__WHAT THE TASK REQUIRES__: Exactly the lines from the one containing "font-size:12px; font-weight:bold; color:#141414;" to the final line below should be output, and no others.

Saved data entries
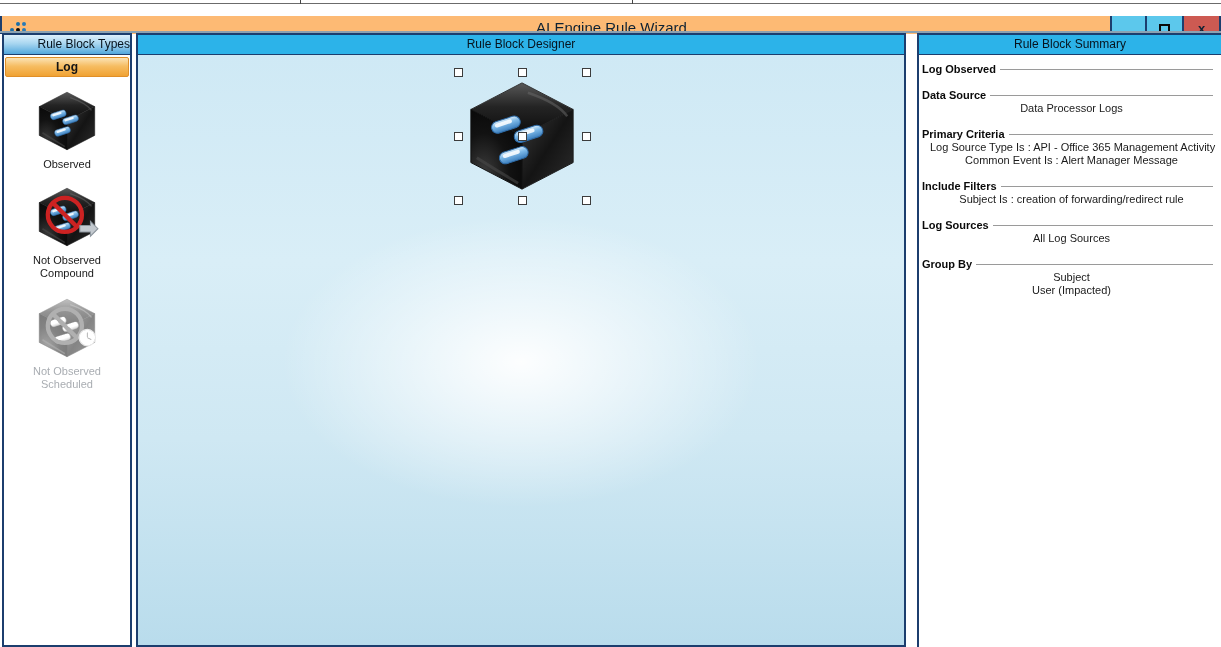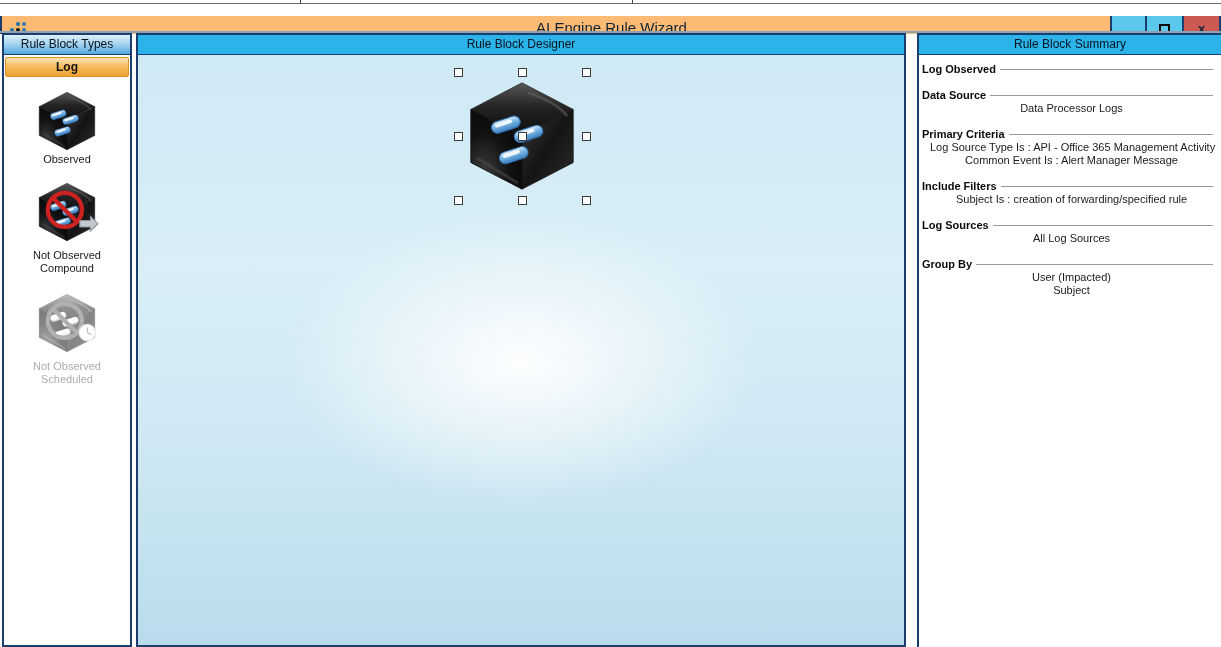--- a/index.html
+++ b/index.html
@@ -35,7 +35,7 @@
   
   .left-panel { left:2px; width:130px; }
   .left-panel .panel-header {
-    background:linear-gradient(180deg,#ddf0fc 0%, #a8d6f0 45%, #53a8dd 100%); }
+    background:linear-gradient(180deg,#ddf0fc 0%, #a8d6f0 45%, #53a8dd 100%);text-align:right; }
   .log-btn { margin:2px 1px; height:20px; line-height:18px; text-align:center;
     font-size:12px; font-weight:bold; color:#141414; cursor:pointer;
     background:linear-gradient(180deg,#fbe3b5 0%, #f6bd62 45%, #f0a233 100%);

__TASK ANSWER__:
     font-size:12px; font-weight:bold; color:#141414; cursor:pointer;
     background:linear-gradient(180deg,#fbe3b5 0%, #f6bd62 45%, #f0a233 100%);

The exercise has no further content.